- _YOUR ASSIGNMENT_
Below this line is the material. Write out only its lines from the one containing "#41ccde; stroke-width: 4.5" through the one containing "middle; stroke-width: 3.5;", both kept, exactly.
——
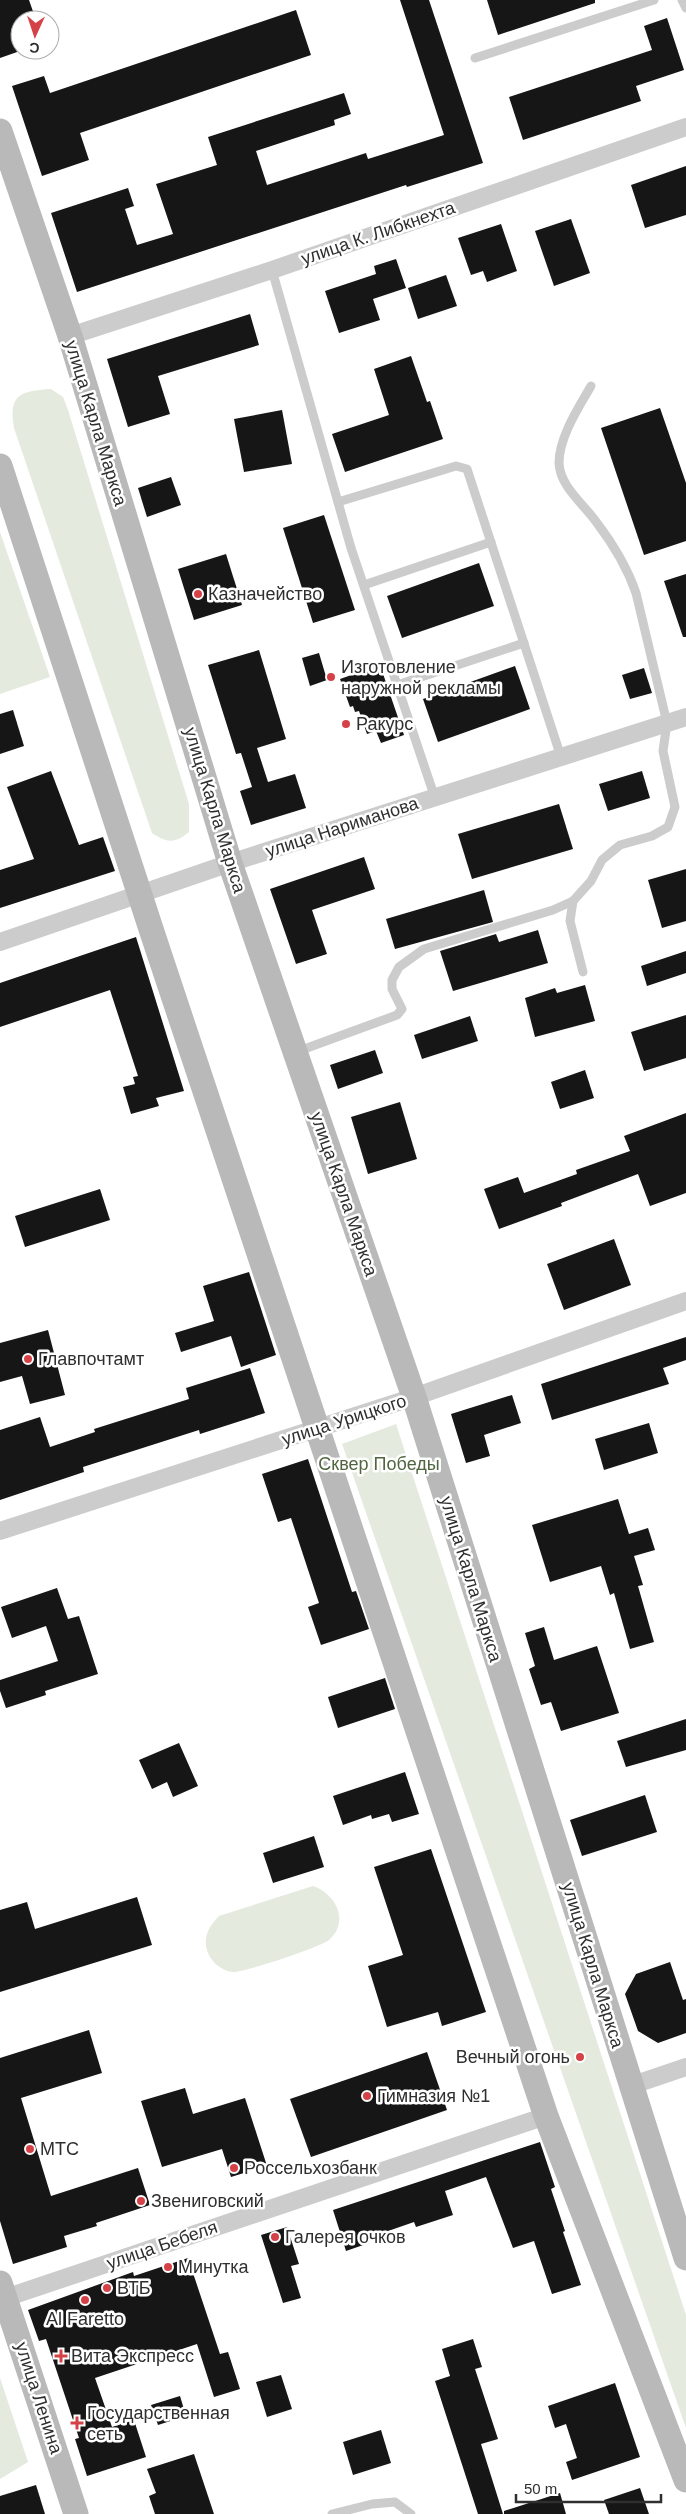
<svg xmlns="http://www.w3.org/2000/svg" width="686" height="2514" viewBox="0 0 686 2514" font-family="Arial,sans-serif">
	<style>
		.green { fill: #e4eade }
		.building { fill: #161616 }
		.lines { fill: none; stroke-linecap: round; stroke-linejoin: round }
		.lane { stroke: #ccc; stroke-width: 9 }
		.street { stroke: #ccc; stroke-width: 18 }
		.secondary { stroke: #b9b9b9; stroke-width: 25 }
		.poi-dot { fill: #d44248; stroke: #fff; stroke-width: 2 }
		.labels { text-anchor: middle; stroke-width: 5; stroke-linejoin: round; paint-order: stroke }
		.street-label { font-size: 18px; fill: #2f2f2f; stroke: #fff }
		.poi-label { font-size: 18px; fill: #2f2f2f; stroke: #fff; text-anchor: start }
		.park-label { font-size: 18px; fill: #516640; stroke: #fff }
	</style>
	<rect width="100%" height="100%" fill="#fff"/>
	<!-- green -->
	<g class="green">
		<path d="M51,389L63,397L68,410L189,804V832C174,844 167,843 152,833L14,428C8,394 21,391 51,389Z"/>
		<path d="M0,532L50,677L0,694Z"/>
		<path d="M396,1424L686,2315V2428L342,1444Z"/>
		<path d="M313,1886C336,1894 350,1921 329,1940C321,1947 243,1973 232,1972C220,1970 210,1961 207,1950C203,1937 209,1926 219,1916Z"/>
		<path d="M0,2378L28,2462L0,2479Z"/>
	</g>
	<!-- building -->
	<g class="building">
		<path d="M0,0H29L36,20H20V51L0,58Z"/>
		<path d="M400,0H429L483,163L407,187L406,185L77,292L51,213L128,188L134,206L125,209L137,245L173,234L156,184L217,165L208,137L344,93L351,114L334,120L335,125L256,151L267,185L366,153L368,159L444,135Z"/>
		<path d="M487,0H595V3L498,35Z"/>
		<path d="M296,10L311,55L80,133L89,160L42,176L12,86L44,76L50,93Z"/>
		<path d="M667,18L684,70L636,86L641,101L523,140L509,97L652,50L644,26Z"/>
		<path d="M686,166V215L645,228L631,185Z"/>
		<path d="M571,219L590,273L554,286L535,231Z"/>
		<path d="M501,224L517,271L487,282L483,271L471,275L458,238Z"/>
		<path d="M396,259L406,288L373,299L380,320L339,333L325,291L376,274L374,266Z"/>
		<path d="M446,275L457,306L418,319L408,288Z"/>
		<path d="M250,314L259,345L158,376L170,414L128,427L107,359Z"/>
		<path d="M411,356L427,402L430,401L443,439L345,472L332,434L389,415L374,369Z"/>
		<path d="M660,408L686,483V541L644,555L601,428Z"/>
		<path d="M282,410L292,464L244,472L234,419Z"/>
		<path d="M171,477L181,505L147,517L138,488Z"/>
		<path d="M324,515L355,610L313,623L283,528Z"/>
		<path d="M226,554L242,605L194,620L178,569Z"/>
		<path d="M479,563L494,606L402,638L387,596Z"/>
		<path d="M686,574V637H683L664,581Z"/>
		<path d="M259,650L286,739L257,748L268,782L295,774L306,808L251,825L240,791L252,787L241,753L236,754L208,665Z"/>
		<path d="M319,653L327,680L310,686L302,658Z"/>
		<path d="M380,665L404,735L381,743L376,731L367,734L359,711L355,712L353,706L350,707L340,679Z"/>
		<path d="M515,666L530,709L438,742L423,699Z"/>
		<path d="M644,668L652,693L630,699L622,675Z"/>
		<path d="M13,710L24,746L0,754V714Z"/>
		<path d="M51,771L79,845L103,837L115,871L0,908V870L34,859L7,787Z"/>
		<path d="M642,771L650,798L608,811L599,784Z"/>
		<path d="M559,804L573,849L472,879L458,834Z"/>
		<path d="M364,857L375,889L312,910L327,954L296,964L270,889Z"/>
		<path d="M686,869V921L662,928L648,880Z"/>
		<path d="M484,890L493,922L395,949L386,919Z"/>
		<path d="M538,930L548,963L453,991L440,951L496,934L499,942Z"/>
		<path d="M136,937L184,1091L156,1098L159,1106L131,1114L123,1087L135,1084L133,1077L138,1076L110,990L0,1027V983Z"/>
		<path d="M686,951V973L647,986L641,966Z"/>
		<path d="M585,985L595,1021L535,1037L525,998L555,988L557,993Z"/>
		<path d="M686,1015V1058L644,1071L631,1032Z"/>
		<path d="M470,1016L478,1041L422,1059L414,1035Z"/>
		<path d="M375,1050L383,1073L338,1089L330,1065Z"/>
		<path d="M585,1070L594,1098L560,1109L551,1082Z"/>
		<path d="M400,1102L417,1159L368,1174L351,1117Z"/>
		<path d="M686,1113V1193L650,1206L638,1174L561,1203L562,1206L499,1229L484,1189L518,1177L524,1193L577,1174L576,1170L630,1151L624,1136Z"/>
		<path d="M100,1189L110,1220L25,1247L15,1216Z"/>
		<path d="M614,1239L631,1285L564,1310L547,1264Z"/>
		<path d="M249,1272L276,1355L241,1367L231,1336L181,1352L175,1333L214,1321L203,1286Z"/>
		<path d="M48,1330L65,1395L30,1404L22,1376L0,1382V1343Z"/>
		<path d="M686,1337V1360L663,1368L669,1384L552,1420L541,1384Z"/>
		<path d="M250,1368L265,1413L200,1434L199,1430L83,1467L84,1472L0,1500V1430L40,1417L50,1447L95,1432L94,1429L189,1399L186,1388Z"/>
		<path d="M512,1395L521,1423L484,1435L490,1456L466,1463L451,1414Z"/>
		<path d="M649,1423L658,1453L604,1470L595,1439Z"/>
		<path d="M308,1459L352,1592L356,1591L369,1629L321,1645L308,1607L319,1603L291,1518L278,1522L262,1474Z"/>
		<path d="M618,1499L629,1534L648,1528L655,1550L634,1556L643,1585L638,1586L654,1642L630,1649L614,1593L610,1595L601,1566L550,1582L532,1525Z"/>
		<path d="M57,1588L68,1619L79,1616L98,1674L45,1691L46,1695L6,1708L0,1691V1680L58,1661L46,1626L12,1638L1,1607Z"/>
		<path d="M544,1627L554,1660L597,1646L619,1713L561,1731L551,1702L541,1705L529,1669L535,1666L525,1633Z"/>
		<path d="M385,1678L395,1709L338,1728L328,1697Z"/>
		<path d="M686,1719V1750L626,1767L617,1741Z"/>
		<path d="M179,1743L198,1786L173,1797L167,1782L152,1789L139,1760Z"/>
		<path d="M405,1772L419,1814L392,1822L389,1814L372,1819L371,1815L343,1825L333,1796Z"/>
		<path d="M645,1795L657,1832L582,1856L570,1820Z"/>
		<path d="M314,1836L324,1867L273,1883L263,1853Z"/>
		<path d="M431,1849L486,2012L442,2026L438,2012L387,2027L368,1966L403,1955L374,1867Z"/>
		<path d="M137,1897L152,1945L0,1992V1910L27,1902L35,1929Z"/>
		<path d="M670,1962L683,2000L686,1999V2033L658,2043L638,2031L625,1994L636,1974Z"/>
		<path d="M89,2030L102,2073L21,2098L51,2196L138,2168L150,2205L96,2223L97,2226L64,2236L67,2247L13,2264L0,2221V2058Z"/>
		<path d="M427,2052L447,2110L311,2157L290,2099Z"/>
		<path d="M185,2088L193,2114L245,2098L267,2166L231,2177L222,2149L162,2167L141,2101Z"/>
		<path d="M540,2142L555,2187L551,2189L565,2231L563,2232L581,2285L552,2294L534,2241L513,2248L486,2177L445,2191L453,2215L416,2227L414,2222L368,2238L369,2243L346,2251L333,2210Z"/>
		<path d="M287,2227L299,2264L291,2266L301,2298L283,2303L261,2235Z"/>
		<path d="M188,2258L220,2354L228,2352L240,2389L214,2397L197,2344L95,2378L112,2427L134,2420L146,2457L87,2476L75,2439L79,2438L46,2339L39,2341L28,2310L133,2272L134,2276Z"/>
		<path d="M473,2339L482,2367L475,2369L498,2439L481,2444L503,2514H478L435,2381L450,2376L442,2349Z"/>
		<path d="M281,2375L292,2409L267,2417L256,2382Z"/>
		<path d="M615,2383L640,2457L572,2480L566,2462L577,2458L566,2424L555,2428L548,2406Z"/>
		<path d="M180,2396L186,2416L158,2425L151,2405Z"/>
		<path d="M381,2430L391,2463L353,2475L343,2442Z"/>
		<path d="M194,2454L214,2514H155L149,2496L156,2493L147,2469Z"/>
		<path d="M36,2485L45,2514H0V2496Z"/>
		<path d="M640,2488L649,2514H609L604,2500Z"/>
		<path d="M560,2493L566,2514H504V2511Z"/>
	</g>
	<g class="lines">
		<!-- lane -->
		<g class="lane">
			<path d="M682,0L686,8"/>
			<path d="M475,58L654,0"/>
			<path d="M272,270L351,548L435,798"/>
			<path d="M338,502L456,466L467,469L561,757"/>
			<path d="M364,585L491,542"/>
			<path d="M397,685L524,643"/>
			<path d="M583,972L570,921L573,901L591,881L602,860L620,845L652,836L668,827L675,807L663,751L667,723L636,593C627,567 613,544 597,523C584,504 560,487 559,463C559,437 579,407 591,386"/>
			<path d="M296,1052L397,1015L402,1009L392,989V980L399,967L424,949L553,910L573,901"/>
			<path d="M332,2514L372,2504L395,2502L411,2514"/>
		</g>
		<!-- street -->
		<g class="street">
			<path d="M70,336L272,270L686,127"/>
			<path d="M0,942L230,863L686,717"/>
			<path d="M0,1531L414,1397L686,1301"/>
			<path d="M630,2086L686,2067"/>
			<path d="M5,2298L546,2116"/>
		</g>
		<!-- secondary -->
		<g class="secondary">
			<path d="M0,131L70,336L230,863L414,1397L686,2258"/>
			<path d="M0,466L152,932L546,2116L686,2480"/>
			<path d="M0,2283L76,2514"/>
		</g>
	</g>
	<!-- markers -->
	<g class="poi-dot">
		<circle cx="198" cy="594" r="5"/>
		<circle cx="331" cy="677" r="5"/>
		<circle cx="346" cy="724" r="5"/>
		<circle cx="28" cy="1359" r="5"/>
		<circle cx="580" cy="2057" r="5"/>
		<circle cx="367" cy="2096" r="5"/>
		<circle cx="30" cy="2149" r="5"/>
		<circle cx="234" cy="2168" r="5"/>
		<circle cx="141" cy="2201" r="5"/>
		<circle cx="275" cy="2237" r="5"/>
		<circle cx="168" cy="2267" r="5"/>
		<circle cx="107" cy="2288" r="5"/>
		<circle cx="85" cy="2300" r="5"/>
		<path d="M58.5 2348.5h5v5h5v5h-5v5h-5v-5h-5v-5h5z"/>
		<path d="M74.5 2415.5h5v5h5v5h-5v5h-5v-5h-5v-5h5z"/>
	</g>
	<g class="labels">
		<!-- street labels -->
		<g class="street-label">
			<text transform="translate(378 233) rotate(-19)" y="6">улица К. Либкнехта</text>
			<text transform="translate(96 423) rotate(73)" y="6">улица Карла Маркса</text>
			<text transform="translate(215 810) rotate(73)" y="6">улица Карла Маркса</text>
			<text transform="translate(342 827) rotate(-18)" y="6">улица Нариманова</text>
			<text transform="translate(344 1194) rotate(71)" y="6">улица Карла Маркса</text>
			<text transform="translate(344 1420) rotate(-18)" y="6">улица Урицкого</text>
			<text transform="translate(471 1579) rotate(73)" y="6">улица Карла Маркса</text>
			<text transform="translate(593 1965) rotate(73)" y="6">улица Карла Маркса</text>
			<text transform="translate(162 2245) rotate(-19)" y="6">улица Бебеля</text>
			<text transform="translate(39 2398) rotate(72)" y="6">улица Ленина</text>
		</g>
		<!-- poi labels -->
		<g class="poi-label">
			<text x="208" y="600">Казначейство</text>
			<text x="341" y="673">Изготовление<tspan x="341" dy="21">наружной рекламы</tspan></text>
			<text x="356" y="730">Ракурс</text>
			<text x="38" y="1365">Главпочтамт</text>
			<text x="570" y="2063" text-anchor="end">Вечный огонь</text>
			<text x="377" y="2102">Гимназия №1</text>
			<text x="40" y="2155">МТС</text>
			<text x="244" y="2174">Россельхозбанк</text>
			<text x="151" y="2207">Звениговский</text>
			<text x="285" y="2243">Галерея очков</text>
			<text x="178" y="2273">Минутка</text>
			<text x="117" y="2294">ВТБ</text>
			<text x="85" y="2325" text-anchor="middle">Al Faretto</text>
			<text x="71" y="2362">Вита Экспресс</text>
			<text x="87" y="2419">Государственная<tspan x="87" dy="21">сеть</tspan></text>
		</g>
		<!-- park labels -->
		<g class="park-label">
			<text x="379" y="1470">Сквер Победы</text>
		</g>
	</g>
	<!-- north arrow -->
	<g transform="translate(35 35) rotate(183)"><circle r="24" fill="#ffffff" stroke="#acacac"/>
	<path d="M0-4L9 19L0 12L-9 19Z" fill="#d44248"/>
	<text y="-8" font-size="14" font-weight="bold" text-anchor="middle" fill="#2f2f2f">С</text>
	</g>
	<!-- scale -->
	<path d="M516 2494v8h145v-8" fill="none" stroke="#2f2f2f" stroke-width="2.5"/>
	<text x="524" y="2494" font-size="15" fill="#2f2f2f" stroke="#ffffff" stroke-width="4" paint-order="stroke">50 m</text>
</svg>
——
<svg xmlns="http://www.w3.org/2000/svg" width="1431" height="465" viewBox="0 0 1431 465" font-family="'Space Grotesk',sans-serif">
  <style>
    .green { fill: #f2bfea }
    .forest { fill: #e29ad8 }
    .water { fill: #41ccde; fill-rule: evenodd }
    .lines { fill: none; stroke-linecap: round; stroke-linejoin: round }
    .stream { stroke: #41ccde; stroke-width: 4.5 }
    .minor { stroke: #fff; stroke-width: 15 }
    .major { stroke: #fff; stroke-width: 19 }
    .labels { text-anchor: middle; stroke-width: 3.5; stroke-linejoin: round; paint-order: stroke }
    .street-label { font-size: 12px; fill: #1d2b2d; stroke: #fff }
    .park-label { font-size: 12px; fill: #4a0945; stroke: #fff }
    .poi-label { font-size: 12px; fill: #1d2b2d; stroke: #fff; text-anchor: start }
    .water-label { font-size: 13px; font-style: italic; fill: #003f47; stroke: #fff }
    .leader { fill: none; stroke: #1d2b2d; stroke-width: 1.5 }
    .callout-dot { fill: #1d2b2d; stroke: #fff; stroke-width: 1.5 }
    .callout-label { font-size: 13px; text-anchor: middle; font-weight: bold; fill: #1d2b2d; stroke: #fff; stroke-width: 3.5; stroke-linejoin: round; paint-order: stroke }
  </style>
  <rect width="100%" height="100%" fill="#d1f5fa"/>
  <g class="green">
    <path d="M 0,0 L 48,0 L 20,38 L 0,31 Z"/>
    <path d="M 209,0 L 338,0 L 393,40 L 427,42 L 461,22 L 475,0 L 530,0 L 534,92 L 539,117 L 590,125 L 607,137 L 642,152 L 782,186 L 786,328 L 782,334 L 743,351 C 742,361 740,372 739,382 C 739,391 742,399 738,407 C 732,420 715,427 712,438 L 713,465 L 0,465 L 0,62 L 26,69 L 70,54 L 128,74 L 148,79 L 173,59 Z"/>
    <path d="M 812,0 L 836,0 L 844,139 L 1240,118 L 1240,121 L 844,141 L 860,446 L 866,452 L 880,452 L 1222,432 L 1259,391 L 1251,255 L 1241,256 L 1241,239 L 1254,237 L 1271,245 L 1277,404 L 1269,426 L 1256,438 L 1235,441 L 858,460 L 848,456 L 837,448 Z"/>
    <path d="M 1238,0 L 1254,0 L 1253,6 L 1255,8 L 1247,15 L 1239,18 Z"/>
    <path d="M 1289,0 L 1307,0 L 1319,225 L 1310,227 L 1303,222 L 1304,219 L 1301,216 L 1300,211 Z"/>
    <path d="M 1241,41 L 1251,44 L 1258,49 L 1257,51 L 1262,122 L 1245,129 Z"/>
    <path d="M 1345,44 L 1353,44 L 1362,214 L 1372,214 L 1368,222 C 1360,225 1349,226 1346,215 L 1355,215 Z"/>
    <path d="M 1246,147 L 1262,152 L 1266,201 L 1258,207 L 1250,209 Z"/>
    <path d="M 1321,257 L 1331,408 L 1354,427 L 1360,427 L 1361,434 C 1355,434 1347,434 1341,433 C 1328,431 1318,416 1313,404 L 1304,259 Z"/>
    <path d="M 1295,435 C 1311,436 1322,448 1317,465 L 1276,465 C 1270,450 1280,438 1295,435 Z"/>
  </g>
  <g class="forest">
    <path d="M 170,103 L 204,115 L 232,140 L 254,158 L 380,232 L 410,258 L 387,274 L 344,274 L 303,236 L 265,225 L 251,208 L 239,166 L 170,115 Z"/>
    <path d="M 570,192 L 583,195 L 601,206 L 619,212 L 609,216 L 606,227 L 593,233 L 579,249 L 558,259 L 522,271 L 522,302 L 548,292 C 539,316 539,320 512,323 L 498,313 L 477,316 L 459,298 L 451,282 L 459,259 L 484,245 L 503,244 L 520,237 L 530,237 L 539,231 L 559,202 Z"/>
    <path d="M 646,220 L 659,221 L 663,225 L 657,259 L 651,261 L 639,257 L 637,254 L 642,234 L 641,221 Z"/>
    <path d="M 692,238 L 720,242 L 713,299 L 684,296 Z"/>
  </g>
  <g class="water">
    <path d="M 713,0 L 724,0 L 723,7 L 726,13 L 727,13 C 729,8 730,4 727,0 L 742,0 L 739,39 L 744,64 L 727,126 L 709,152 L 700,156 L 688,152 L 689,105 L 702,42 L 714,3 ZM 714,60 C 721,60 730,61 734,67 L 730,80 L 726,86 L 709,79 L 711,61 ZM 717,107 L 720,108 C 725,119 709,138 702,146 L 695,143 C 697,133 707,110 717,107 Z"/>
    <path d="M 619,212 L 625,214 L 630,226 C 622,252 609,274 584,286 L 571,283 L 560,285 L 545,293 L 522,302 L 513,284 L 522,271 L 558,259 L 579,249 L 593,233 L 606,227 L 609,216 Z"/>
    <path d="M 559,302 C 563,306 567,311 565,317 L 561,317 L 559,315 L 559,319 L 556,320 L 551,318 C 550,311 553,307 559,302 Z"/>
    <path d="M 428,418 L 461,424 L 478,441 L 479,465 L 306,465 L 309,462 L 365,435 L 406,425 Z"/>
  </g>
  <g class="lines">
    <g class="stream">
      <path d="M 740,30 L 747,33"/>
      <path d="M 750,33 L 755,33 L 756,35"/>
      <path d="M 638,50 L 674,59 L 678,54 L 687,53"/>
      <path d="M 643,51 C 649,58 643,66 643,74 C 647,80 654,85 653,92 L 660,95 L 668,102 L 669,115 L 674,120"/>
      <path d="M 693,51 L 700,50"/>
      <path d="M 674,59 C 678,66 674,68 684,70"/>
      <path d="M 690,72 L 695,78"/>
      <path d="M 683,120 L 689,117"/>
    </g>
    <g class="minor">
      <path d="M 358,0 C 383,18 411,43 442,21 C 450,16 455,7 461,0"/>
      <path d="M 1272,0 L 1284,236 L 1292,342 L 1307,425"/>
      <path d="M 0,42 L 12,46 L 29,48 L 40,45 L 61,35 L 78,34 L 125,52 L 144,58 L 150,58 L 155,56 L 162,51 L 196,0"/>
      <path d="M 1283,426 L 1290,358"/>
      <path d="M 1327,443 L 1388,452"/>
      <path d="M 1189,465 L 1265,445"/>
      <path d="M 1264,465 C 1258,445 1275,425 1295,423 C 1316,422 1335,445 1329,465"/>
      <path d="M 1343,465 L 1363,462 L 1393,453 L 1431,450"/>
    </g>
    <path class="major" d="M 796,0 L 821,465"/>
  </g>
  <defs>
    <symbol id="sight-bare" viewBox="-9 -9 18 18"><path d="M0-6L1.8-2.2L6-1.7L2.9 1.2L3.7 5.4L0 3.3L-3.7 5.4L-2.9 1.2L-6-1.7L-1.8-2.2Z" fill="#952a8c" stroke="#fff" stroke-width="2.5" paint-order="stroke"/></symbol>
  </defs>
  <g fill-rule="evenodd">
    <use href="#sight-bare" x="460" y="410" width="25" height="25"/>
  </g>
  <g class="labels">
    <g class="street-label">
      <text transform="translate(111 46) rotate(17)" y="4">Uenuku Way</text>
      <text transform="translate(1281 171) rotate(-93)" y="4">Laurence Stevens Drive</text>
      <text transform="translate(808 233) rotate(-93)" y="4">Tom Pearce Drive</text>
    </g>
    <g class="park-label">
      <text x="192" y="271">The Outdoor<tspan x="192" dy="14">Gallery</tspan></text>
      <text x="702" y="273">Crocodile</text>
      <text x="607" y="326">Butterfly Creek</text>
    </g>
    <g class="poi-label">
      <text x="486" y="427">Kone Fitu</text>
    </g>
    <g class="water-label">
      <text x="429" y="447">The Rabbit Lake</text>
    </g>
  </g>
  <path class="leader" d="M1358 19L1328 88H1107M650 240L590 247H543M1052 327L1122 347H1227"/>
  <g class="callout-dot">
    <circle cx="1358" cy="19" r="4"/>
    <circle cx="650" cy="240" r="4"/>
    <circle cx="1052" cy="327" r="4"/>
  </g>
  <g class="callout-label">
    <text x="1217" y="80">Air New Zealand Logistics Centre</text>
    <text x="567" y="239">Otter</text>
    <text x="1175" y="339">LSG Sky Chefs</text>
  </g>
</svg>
——
- _ANSWER TO THE PROBLEM_
    .stream { stroke: #41ccde; stroke-width: 4.5 }
    .minor { stroke: #fff; stroke-width: 15 }
    .major { stroke: #fff; stroke-width: 19 }
    .labels { text-anchor: middle; stroke-width: 3.5; stroke-linejoin: round; paint-order: stroke }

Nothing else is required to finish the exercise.